The New York Times this weekend posted a fascinating interactive feature at their web site: Inaugural Words — 1789 to the Present. (Thanks, by the way, to Angela Maiers for pointing me to this, via Larry Ferlazo’s blog.) The site gives a word cloud based on the inauguration speeches of each president.
Here are a few ideas about how you could use this with your gifted students:
- Select one of the speeches and have the students infer whatever they can about the historical context in which it was given.
- Research the historical period and compare/contrast what was mentioned in the speech with things that were left out.

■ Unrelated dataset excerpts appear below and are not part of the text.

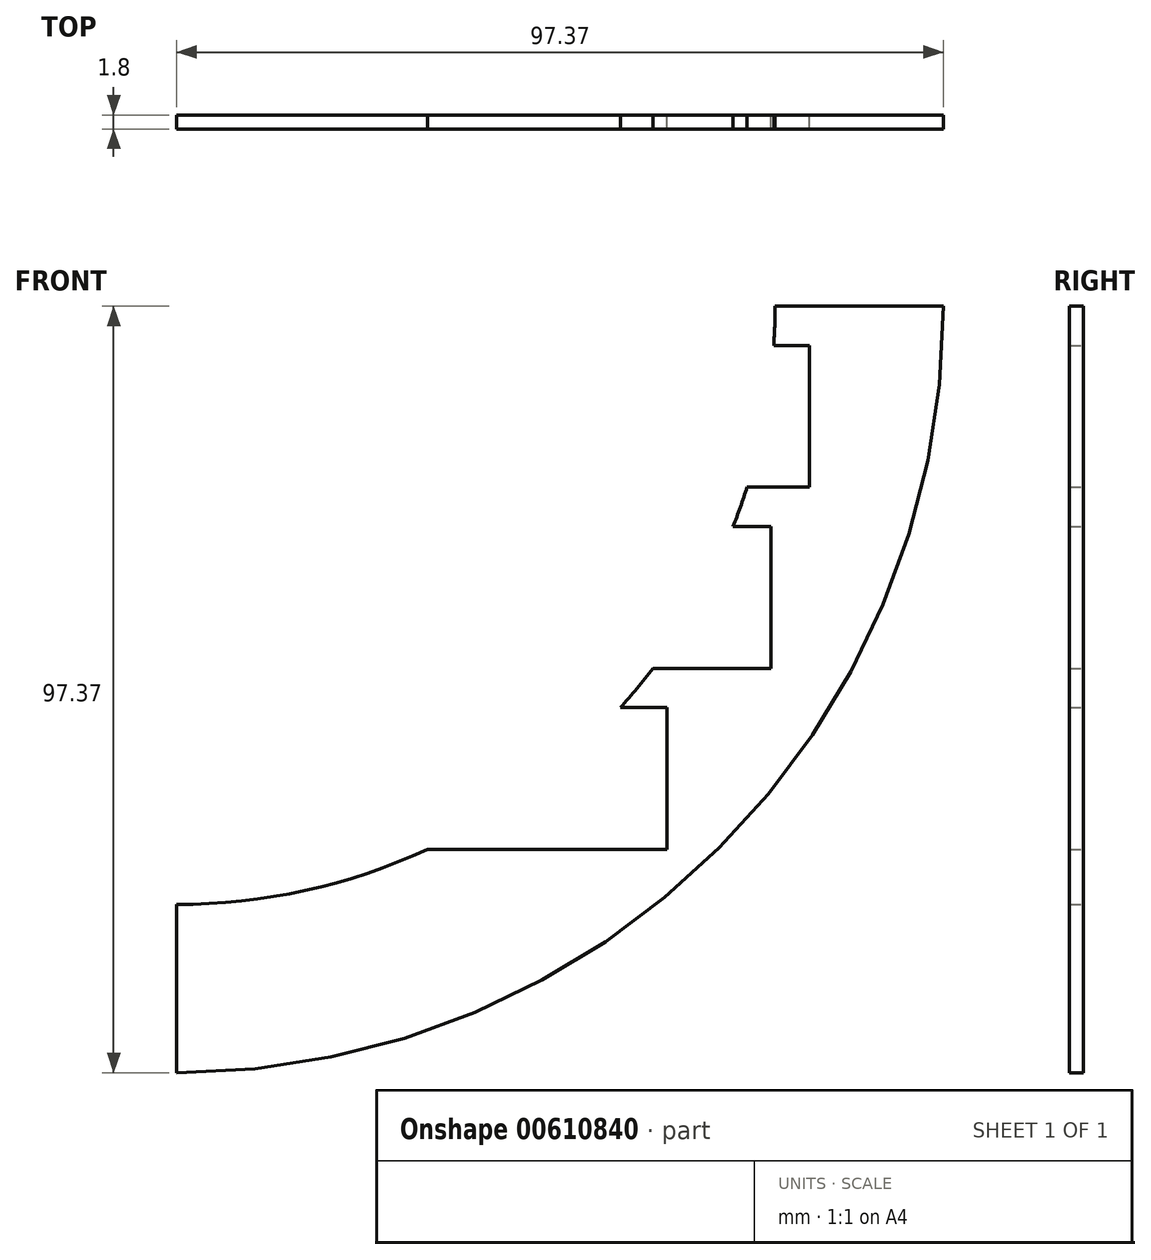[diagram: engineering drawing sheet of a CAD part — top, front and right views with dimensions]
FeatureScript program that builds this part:
annotation { "Feature Type Name" : "Feature", "Feature Type Description" : "" }
export const myFeature = defineFeature(function(context is Context, id is Id, definition is map)
    precondition{}
    {
        {
            var Q0;
            Q0=qCreatedBy(makeId("Front.planeOp"),FACE);
            var sketch = newSketch(context, id + "F0", { "sketchPlane" : qUnion([Q0])});
            skArc(sketch, "E0", {"start": v(0, -76) * mm, "mid": v(16.3, -74.23) * mm, "end": v(31.86, -69) * mm});
            skLineSegment(sketch, "E1", {"start": v(0, 0) * mm, "end": v(85, 0) * mm});
            skLineSegment(sketch, "E2", {"start": v(0, 0) * mm, "end": v(0, -85) * mm});
            skLineSegment(sketch, "E3", {"start": v(0, 0) * mm, "end": v(0, -5) * mm});
            skLineSegment(sketch, "E4", {"start": v(0, -5) * mm, "end": v(0, -23) * mm});
            skLineSegment(sketch, "E5", {"start": v(0, -23) * mm, "end": v(0, -28) * mm});
            skLineSegment(sketch, "E6", {"start": v(0, -28) * mm, "end": v(0, -46) * mm});
            skLineSegment(sketch, "E7", {"start": v(0, -46) * mm, "end": v(0, -51) * mm});
            skLineSegment(sketch, "E8", {"start": v(0, -51) * mm, "end": v(0, -69) * mm});
            skLineSegment(sketch, "E9", {"start": v(0, -51) * mm, "end": v(26.66, -51) * mm, "construction": true});
            skLineSegment(sketch, "E10", {"start": v(90.88, -51) * mm, "end": v(90.88, -69) * mm, "construction": true});
            skLineSegment(sketch, "E11", {"start": v(90.88, -69) * mm, "end": v(31.86, -69) * mm, "construction": true});
            skLineSegment(sketch, "E12", {"start": v(0, -28) * mm, "end": v(46.29, -28) * mm, "construction": true});
            skLineSegment(sketch, "E13", {"start": v(107.6, -28) * mm, "end": v(107.6, -46) * mm, "construction": true});
            skLineSegment(sketch, "E14", {"start": v(107.6, -46) * mm, "end": v(60.5, -46) * mm, "construction": true});
            skLineSegment(sketch, "E15", {"start": v(0, -5) * mm, "end": v(49.7, -5) * mm, "construction": true});
            skLineSegment(sketch, "E16", {"start": v(121.2, -5) * mm, "end": v(121.2, -23) * mm, "construction": true});
            skLineSegment(sketch, "E17", {"start": v(121.2, -23) * mm, "end": v(72.44, -23) * mm, "construction": true});
            skCircle(sketch, "E18", {"center": v(0, 0) * mm, "radius": 80.5 * mm, "construction": true});
            skLineSegment(sketch, "E19.bottom", {"start": v(80.34, -5) * mm, "end": v(75.84, -5) * mm});
            skLineSegment(sketch, "E19.top", {"start": v(80.34, -23) * mm, "end": v(72.44, -23) * mm});
            skLineSegment(sketch, "E19.left", {"start": v(80.34, -5) * mm, "end": v(80.34, -23) * mm});
            skLineSegment(sketch, "E20.bottom", {"start": v(75.47, -28) * mm, "end": v(46.29, -28) * mm});
            skLineSegment(sketch, "E20.top", {"start": v(75.47, -46) * mm, "end": v(46.29, -46) * mm});
            skLineSegment(sketch, "E20.left", {"start": v(75.47, -28) * mm, "end": v(75.47, -46) * mm});
            skLineSegment(sketch, "E21.bottom", {"start": v(62.28, -51) * mm, "end": v(56.35, -51) * mm});
            skLineSegment(sketch, "E21.top", {"start": v(62.28, -69) * mm, "end": v(31.86, -69) * mm});
            skLineSegment(sketch, "E21.left", {"start": v(62.28, -51) * mm, "end": v(62.28, -69) * mm});
            skArc(sketch, "E22", {"start": v(0, -97.37) * mm, "mid": v(68.85, -68.85) * mm, "end": v(97.37, 0) * mm});
            skLineSegment(sketch, "E23", {"start": v(0, 0) * mm, "end": v(97.37, 0) * mm});
            skLineSegment(sketch, "E24", {"start": v(0, -85) * mm, "end": v(0, -97.37) * mm});
            skLineSegment(sketch, "E25.trimOffspring", {"start": v(75.84, -5) * mm, "end": v(121.2, -5) * mm, "construction": true});
            skArc(sketch, "E26.trimOffspring", {"start": v(75.84, -5) * mm, "mid": v(75.96, -2.5) * mm, "end": v(76, 0) * mm});
            skLineSegment(sketch, "E27.trimOffspring", {"start": v(49.7, -23) * mm, "end": v(0, -23) * mm, "construction": true});
            skLineSegment(sketch, "E28.trimOffspring", {"start": v(70.65, -28) * mm, "end": v(107.6, -28) * mm, "construction": true});
            skArc(sketch, "E29.trimOffspring", {"start": v(70.65, -28) * mm, "mid": v(71.59, -25.52) * mm, "end": v(72.44, -23) * mm});
            skLineSegment(sketch, "E30.trimOffspring", {"start": v(46.29, -46) * mm, "end": v(0, -46) * mm, "construction": true});
            skLineSegment(sketch, "E31.trimOffspring", {"start": v(56.35, -51) * mm, "end": v(90.88, -51) * mm, "construction": true});
            skArc(sketch, "E32.trimOffspring", {"start": v(56.35, -51) * mm, "mid": v(58.48, -48.54) * mm, "end": v(60.5, -46) * mm});
            skLineSegment(sketch, "E33.trimOffspring", {"start": v(26.66, -69) * mm, "end": v(0, -69) * mm, "construction": true});
            skLineSegment(sketch, "E34", {"start": v(62.28, -60) * mm, "end": v(70.49, -60) * mm, "construction": true});
            skLineSegment(sketch, "E35", {"start": v(75.47, -37) * mm, "end": v(83.26, -37) * mm, "construction": true});
            skLineSegment(sketch, "E36", {"start": v(80.34, -14) * mm, "end": v(86.94, -14) * mm, "construction": true});
            skPoint(sketch, "E36.endSnap0", {"position": v(80.34, -14) * mm});
            skSolve(sketch);
        }
        {
            var Q0;
            {var subQ3=sQuery(id+"F0.wireOp",EDGE,"E0");Q0=makeQuery(id+"F0.imprint","IMPRINT",FACE,{"disambiguationData":[TD([[makeQuery(id+"F0.imprint","IMPRINT",EDGE,{"derivedFrom":subQ3}),-1.0]])]});}
            extrude(context, id + "F1", {"entities" : qUnion([Q0]), "depth" : 1.8 * mm, "offsetDistance" : 25 * mm});
        }
    });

- Compare how vocabulary has changed over time. Figure out a way to illustrate these changes (perhaps with a graph or timeline).
- Combine the text from several speeches (perhaps all the speeches over a 50-year span, or all the speeches from the top-ranked Presidents) and create a Wordle to look for broader patterns of words.
- Create a Wordle from President Obama’s speech and compare it to those from other Presidents. (Thanks to Lee Kolbert for this idea.)
- Imagine you’re elected President. Which other Presidents would you emulate? Use words from their speeches to begin building your own.
- Research which Presidents wrote their own speeches and which used speechwriters. Is there any difference in the vocabulary?
This is admittedly a very rough list of ideas, and none of these are fully fleshed-out lessons. What other thoughts do you have?
I really do love this site and plan to share with our teachers tomorrow when we return to school. I think the activities can continue well beyond the inauguration. Thank you also for the “shout-out.”